Dia mengatakan hal kedua yang tidak disetujui keduanya adalah mantan Ketua ISI Faiz Hameed. “Saya pikir musim dingin 2020-2021 akan sangat sulit bagi kami. Saya ingin Jenderal Faiz tinggal sampai musim dingin.
“Karena ketika Anda menghadapi masa sulit, Anda ingin kepala intelijen Anda yang paling berpengalaman tetap bertahan. Saya kemudian mempunyai ketakutan mengenai terorisme, saya berbicara dengan Jenderal Bajwa dan juga mengatakan kepada kabinet bahwa musim dingin akan sulit bagi kami.”
Namun, Imran mengatakan bahwa pengambilalihan Taliban tidak terjadi secara berdarah, dan mengatakan bahwa Pakistan akan menderita jika keadaan terjadi sebaliknya.
Imran mengatakan pada saat itu bahwa Pakistan memiliki hubungan baik dengan tetangganya. “Kami menginginkan pemerintahan yang stabil sehingga terorisme dapat dicegah di Pakistan.”
Namun kemudian terjadi operasi pergantian rezim, lanjut Imran. “Ada pertemuan sebelum pemerintah kami digulingkan, Bajwa dan ketua ISI – saya tidak ingat apakah itu Jenderal Faiz atau Jenderal Nadeem – tapi kami berbicara tentang adanya pemerintahan pro-Pakistan di Afghanistan sekarang (…) dan apa yang harus dilakukan terhadap 30.000 hingga 40.000 pejuang (Tehreek-i-Taliban Pakistan).”
“Sebuah diskusi terjadi dan ketika kami berbicara, dua birokrat (…) memberi tahu kami tentang risiko pembentukan Taliban (Tehreek-i-) (Pakistan…) diputuskan bahwa MNA dari wilayah kesukuan dan pasukan keamanan kami akan memutuskan bagaimana memfasilitasi dan merehabilitasi mereka.”
Imran menyayangkan sayangnya perundingan tersebut tidak dapat dilanjutkan.
Imran menggandakan tuntutan terhadap Zardari
Dalam pidatonya, Imran juga menggandakan tuduhannya mengenai wakil ketua PPP Asif Ali Zardari yang menjadi bagian dari konspirasi untuk “menyingkirkannya”.
Mengomentari pemberitahuan pencemaran nama baik yang dikirimkan kepadanya oleh PPP, Imran mengatakan dia mengundurkan diri karena pemberitahuan tersebut akan memastikan mantan presiden tersebut hadir di pengadilan.
Ketika hal itu terjadi, Imran mengklaim, pengadilan akan menanyakan Zardari apakah ia mempunyai reputasi yang merugikan. “Tanyakan kepada masyarakat Sindh tentang sistem ketidakadilan yang Anda bangun di sana.”

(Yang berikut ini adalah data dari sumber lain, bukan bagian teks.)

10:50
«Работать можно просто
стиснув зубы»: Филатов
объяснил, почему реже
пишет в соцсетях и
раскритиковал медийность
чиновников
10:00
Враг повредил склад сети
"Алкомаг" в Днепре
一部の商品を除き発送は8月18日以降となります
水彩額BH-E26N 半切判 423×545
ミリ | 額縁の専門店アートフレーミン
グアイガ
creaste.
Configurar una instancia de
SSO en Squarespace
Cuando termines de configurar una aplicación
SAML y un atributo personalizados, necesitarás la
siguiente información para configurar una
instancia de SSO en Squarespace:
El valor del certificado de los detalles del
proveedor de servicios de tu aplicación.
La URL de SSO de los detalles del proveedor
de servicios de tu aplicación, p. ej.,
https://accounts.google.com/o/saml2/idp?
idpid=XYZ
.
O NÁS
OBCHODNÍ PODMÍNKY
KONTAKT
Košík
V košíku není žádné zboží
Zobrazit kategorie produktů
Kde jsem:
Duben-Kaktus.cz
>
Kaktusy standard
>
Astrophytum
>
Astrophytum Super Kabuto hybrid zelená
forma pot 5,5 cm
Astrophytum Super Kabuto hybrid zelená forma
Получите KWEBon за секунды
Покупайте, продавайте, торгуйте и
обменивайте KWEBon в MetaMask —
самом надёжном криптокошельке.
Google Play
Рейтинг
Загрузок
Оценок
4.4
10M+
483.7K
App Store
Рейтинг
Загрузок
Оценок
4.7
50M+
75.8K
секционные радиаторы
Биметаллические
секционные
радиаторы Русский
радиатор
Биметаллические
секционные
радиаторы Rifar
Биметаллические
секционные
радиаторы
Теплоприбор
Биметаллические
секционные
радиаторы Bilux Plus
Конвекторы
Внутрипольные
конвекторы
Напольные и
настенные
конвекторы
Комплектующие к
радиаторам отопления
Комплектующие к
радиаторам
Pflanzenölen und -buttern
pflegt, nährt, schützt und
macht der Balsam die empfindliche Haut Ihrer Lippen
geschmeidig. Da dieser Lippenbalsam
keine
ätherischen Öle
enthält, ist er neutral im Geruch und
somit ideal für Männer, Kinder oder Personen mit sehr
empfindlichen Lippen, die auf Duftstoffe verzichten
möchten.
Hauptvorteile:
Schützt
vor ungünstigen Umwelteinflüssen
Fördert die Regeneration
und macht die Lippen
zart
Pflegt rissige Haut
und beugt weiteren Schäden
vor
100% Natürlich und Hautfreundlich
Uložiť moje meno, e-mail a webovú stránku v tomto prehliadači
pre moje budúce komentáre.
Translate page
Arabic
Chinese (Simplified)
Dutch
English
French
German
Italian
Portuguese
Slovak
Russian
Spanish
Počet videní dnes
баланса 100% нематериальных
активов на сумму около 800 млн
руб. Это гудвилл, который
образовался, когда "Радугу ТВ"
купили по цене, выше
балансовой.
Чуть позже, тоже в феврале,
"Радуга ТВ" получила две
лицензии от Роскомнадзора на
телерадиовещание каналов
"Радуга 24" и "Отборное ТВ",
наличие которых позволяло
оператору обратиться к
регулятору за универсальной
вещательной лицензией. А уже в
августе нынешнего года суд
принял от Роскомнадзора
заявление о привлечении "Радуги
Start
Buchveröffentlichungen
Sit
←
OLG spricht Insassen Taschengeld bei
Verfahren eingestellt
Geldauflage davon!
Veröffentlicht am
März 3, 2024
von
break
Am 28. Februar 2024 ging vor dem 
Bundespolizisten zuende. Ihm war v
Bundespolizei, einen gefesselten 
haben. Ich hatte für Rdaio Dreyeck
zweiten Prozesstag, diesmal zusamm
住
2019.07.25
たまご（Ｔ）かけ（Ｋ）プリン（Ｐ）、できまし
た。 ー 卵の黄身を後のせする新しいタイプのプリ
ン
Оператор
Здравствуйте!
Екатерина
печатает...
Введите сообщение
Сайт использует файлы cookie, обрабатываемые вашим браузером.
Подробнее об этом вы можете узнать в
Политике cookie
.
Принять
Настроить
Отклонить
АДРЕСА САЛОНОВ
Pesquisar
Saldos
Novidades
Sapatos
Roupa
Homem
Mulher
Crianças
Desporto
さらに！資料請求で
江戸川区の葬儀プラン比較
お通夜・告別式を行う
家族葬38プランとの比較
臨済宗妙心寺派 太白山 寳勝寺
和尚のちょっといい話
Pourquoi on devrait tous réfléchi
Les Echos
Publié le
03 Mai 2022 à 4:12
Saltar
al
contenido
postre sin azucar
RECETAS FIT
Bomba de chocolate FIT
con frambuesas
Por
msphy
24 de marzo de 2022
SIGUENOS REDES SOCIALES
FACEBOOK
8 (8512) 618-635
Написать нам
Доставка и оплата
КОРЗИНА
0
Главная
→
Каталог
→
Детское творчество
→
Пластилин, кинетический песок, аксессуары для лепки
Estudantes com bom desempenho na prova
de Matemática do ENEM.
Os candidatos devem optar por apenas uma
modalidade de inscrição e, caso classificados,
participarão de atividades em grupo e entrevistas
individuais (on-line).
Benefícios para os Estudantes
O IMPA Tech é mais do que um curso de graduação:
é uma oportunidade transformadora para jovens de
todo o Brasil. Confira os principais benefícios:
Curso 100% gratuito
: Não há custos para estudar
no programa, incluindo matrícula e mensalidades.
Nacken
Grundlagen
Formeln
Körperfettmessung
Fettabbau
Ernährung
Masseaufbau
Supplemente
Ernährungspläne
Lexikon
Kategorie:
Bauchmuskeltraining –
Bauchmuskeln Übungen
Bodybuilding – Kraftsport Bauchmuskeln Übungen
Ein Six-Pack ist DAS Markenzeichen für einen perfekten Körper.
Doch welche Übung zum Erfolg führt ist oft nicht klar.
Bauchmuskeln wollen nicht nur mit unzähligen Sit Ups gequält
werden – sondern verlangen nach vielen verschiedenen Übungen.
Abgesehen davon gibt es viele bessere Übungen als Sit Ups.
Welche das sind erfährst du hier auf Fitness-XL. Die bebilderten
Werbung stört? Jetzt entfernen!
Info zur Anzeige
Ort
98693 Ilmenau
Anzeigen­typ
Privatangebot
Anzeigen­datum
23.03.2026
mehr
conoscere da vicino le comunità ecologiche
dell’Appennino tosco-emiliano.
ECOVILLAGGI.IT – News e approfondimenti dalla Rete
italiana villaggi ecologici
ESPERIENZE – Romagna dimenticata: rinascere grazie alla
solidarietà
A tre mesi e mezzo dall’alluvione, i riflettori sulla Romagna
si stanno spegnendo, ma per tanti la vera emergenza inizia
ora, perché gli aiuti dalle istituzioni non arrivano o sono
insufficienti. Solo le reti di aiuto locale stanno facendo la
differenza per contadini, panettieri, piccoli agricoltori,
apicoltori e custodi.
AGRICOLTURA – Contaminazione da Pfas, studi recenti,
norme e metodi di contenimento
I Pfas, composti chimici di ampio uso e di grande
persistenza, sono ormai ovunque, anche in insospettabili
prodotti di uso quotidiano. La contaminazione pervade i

Imran meminta Zardari untuk bersumpah berdasarkan Al-Qur’an dan mengungkapkan “berapa banyak orang yang telah Anda bunuh (…) dan memberi tahu orang-orang apa yang telah Anda lakukan di masa lalu dan jenis teror apa yang Anda sebarkan di Sindh”.
Imran menggandakan tuduhan sebelumnya terhadap Zardari dan mengatakan bahwa ada kelompok teroris yang terlibat dalam konspirasi untuk membunuhnya. “Informasi saya sangat kuat sehingga saya tahu rincian tentang petugas lembaga mana yang bersama Anda.”
Imran mengatakan ada tiga rencana untuk membunuhnya, dan menjelaskan bahwa rencana ketiga adalah “membunuh saya atas nama terorisme”.
“Mereka akan mengatakan terorisme kembali terjadi dan terjadi serangan bunuh diri yang menyebabkan saya terbunuh,” klaimnya.